Something about his general bearing—like, here was a person who was used to getting what he wanted, who had no reason to expect otherwise—made me want to say no to him, to struggle it out on my own. But it was late, and I was hungry. “Be my guest,” I said.

He held either end of the dollar and rubbed it back and forth over the corner of the machine for a minute, then fed it into the slot with almost surgical precision. The hair on his arms was a pale golden blond. Of course the dumb vending machine took it right away this time, beeping happily like it was a robotic dog or something and he was its master.

“Thanks,” I said, stabbing at the buttons on the keypad until the machine whirred to life and a Twix bar chunked to the bottom. I bent down and snatched it out.

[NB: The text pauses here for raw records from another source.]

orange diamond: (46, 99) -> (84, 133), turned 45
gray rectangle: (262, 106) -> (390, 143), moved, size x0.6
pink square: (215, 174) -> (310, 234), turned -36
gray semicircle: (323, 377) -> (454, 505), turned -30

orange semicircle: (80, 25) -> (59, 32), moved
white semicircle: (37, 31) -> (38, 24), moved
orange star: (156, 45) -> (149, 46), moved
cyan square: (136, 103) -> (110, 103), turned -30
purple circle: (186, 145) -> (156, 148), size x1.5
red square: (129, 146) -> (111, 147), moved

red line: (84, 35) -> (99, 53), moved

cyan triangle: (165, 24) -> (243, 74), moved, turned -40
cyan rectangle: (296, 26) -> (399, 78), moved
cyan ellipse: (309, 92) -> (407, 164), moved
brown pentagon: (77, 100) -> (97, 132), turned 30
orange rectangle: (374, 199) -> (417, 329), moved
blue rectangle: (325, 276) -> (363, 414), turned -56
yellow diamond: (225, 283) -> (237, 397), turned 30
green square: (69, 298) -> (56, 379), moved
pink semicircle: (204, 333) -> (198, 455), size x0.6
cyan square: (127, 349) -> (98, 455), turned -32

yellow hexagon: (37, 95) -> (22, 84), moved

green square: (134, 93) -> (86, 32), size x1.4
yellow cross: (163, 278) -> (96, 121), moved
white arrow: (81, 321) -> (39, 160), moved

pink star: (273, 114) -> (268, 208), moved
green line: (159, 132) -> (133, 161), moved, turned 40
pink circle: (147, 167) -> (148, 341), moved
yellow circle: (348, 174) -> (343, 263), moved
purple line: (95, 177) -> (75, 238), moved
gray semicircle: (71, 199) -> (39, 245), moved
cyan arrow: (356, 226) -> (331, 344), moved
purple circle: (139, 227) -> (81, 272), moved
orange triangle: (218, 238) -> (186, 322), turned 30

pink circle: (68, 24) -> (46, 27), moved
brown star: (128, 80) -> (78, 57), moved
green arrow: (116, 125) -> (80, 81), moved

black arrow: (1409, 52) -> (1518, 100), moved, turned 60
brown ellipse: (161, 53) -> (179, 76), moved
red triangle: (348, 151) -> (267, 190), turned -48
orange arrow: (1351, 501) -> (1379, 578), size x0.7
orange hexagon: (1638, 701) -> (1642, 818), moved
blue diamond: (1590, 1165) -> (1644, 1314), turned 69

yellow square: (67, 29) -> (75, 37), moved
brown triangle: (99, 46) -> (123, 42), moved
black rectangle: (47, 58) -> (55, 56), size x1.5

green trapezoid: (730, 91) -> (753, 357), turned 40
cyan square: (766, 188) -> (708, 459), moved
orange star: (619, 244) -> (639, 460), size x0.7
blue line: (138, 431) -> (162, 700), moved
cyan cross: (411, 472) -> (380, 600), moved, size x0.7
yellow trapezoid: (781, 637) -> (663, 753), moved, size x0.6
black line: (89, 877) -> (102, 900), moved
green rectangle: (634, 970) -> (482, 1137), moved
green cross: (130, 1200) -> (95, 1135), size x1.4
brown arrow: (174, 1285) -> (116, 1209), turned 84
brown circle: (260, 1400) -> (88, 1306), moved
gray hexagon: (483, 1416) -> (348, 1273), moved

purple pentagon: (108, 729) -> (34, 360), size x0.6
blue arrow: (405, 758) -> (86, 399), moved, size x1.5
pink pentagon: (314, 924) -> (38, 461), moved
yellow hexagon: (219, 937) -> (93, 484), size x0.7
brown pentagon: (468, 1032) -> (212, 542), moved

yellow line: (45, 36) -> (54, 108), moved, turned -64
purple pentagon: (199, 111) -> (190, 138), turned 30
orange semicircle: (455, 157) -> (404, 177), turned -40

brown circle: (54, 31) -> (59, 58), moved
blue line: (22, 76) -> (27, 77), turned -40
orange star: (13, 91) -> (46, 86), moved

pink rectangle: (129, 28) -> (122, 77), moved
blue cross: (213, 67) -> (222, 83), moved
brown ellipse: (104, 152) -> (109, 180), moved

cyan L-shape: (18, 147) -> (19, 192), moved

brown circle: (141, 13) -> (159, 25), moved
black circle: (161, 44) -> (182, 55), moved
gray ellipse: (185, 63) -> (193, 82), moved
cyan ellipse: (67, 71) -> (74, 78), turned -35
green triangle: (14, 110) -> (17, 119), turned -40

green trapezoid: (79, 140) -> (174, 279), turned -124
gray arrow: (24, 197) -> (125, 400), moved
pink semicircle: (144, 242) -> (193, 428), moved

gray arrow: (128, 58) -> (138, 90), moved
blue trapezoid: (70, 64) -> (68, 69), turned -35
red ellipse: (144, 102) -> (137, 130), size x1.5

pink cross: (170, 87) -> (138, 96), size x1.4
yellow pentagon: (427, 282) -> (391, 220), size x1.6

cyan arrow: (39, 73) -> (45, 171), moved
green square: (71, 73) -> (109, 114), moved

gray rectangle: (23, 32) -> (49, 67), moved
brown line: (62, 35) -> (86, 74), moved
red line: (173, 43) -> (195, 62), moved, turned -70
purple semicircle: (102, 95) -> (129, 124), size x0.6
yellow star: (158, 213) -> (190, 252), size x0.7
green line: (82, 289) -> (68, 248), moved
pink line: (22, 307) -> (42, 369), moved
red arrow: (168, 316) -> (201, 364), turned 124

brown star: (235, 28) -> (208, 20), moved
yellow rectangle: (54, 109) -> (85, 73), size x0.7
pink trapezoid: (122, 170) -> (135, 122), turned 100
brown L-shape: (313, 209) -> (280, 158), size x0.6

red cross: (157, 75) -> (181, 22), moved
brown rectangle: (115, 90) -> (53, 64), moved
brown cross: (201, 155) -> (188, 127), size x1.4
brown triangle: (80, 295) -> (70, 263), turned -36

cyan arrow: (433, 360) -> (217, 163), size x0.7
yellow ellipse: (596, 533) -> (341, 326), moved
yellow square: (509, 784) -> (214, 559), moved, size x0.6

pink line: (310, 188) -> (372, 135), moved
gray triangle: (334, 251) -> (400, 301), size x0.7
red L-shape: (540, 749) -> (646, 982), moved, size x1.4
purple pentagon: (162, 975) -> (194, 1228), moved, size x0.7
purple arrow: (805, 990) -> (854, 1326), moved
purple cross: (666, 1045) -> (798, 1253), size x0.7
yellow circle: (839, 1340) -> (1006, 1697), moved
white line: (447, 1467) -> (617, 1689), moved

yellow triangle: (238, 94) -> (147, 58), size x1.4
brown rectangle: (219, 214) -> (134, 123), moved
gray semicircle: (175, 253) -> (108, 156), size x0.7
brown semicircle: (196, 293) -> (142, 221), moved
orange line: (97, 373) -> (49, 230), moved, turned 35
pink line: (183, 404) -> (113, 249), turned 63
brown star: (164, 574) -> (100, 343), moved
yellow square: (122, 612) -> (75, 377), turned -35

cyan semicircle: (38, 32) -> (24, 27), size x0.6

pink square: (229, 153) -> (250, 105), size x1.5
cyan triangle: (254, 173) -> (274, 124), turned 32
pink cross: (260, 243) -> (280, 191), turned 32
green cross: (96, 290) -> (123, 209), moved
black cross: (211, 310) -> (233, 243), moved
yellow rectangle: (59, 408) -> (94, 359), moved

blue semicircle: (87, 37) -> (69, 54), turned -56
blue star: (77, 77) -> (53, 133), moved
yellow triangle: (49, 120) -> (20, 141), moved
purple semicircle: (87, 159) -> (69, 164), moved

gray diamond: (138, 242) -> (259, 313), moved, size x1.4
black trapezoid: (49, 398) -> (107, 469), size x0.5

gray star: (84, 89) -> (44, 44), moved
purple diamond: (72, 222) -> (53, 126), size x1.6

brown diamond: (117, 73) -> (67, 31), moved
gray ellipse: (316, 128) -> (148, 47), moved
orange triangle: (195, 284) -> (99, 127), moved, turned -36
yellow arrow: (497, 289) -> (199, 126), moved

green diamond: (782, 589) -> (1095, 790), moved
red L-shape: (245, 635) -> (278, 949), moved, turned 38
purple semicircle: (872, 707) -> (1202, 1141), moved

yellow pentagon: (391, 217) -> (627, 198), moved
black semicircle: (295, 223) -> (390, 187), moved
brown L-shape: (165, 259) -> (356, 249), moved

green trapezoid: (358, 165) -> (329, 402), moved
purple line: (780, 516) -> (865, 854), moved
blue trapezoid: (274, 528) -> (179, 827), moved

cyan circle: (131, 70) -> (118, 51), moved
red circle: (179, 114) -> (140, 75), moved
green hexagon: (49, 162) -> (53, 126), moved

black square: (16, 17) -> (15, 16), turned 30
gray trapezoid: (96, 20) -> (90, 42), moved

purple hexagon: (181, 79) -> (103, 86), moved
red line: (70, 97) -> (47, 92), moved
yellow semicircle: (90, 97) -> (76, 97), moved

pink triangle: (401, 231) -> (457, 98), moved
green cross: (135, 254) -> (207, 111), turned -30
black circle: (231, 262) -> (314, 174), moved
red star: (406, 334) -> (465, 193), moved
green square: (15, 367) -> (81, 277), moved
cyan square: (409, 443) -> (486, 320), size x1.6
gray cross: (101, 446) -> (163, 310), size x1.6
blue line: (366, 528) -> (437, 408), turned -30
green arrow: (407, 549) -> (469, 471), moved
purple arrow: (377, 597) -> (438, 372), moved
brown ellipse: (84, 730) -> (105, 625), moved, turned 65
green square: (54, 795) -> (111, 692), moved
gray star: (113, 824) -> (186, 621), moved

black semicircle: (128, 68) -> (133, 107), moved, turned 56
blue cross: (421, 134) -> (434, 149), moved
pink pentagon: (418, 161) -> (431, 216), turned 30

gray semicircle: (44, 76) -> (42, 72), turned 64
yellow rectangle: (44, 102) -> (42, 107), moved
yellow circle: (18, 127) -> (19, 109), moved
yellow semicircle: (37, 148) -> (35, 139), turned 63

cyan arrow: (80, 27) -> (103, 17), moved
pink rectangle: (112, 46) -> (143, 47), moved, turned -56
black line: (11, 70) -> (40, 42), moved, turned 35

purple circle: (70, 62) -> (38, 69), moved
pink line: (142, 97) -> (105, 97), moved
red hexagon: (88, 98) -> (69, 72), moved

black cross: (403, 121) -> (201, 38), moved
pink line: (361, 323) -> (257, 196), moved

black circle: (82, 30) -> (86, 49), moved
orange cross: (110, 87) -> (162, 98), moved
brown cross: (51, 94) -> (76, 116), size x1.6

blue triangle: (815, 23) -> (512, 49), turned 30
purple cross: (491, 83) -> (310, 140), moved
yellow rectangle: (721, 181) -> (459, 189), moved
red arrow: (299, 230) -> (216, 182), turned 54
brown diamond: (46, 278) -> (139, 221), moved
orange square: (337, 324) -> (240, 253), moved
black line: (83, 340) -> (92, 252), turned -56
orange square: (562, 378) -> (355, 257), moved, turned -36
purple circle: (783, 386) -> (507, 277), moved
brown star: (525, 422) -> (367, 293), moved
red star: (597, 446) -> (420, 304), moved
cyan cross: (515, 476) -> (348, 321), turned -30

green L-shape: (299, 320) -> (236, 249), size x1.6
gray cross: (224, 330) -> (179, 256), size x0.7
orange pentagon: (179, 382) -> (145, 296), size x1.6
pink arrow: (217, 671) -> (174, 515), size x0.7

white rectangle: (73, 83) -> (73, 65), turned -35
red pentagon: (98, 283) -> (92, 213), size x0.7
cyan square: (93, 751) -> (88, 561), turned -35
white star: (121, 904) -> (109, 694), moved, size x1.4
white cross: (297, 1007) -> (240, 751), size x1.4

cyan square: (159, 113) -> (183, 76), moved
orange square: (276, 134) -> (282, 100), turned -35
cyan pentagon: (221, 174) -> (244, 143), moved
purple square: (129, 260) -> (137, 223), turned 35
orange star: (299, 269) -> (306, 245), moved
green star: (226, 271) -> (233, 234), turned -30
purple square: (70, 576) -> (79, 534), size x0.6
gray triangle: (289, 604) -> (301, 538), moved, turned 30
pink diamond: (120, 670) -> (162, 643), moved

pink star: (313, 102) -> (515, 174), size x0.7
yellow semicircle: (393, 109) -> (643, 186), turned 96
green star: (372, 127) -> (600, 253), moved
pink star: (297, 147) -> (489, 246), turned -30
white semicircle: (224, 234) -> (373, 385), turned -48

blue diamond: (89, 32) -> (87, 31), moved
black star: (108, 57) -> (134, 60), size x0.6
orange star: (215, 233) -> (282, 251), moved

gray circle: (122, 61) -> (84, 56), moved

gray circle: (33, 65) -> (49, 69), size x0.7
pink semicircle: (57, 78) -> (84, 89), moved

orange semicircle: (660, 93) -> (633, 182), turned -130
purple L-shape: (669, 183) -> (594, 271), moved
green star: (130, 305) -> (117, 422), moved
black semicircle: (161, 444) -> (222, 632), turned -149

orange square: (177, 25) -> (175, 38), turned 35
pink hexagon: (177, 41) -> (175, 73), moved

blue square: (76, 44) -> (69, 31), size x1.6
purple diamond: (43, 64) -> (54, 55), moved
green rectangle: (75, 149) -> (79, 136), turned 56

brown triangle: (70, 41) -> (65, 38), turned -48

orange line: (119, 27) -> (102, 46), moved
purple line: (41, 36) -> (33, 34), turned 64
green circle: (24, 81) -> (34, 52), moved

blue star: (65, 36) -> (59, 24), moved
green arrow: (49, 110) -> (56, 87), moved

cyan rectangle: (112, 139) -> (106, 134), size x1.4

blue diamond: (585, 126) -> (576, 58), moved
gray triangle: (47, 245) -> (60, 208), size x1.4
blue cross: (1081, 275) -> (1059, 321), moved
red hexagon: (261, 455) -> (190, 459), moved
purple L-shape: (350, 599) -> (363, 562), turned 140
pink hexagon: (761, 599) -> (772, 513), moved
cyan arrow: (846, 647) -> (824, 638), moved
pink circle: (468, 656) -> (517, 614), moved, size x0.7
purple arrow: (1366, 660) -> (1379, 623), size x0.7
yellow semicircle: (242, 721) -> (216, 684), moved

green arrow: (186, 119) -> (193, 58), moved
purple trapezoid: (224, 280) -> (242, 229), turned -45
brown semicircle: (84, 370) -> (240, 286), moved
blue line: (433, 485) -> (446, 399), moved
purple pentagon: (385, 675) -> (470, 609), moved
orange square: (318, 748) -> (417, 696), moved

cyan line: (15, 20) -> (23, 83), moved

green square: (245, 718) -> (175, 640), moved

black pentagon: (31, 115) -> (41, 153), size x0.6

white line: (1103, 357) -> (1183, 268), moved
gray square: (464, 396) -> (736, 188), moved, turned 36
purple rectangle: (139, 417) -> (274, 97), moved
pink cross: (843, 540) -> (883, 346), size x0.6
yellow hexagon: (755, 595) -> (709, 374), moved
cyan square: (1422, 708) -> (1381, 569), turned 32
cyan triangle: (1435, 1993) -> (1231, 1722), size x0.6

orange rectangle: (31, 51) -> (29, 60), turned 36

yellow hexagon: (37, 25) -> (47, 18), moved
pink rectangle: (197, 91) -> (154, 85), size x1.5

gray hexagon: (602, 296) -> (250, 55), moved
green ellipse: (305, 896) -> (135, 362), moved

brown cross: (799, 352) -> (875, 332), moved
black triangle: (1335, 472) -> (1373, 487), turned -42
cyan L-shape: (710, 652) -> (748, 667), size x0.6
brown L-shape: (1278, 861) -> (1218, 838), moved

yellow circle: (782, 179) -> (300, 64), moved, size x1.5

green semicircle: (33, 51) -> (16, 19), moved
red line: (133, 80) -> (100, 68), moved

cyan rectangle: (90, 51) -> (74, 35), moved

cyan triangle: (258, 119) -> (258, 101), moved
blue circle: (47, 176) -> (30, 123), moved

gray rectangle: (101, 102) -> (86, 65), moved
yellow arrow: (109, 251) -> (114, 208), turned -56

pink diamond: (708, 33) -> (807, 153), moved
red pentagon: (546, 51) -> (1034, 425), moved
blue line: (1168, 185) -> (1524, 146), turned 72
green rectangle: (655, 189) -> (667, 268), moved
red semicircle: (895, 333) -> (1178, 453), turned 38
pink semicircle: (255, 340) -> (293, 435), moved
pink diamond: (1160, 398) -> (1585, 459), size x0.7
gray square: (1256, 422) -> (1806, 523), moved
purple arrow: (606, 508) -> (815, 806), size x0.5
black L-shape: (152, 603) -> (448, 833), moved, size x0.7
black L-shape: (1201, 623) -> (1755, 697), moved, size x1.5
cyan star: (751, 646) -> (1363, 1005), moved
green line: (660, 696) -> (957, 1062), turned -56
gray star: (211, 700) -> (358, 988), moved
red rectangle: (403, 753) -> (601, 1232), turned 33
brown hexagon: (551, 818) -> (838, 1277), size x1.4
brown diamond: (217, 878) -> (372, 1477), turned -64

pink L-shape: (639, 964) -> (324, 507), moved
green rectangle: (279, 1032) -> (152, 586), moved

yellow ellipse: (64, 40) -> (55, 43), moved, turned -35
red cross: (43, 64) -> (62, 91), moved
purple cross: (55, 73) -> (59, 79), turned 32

“No problem,” the guy said easily, scooping up his vending-machine groceries. The back of his shirt rode up a tiny bit, revealing a strip of tan, smooth skin. “You live here?” he asked.

I raised my eyebrows. “You’re a stranger,” I pointed out.

“Sorry,” he said immediately, that same dopily sheepish expression crossing his pretty face. “You’re right, that was invasive. I didn’t mean it. I’m Alex. I live up in two-two-eight.”

I nodded, tearing into my Twix bar and taking a huge bite, swallowing without hardly bothering to chew. “Dana,” I allowed, after a moment of consideration.

Alex smiled then. “Dana,” he said, like he was committing it to memory. “Nice to meet you.”

I smiled back; I couldn’t help it. “Nice to meet you, too.”